Disclosures: Hasegawa reports receiving grants from the NIH, Novartis and Teva. Please see the study for a list of all other authors’ relevant financial disclosures.

    Perspective
    Christian Rosas-Salazar

    Christian Rosas-Salazar

    In a large, multicenter, prospective cohort, Hasegawa and colleagues assessed the effect of lower respiratory tract infections (LRTIs) resulting from common respiratory viruses on the development of recurrent wheeze in early childhood. The authors found no association of LRTIs caused by rhinovirus A or B with recurrent wheeze. However, when compared with infants with LRTIs caused by RSV, infants with LRTIs caused by rhinovirus C had a higher risk for recurrent wheeze. This increased risk for recurrent wheeze was particularly strong in children who had both LRTIs due to rhinovirus C and evidence of allergic sensitization.
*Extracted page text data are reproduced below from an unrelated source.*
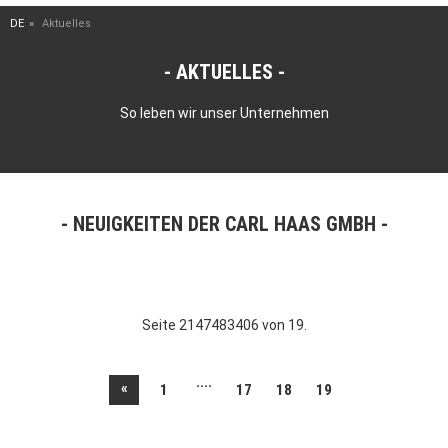
DE
Aktuelles
AKTUELLES
So leben wir unser Unternehmen
NEUIGKEITEN DER CARL HAAS GMBH
Seite 2147483406 von 19.
....
«
1
17
18
19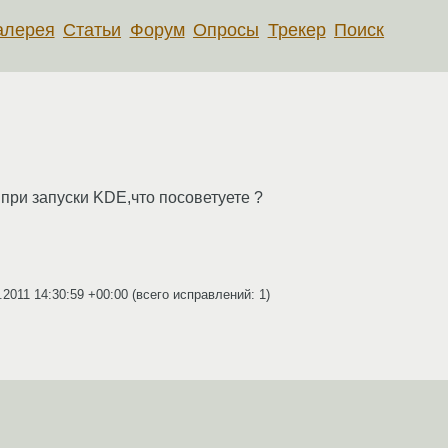
алерея
Статьи
Форум
Опросы
Трекер
Поиск
при запуски KDE,что посоветуете ?
.2011 14:30:59 +00:00
(всего исправлений: 1)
    These results add to the literature examining the importance of respiratory viruses on the inception of childhood wheezing illnesses. Furthermore, the results could help identify children at high risk for developing childhood asthma phenotypes and who may benefit from education strategies, close follow-up or other preventive interventions.

    • Christian Rosas-Salazar, MD, MPH
    • Assistant professor of pediatrics
      Vanderbilt University School of Medicine

    Disclosures: Rosas-Salazar reports no relevant financial disclosures.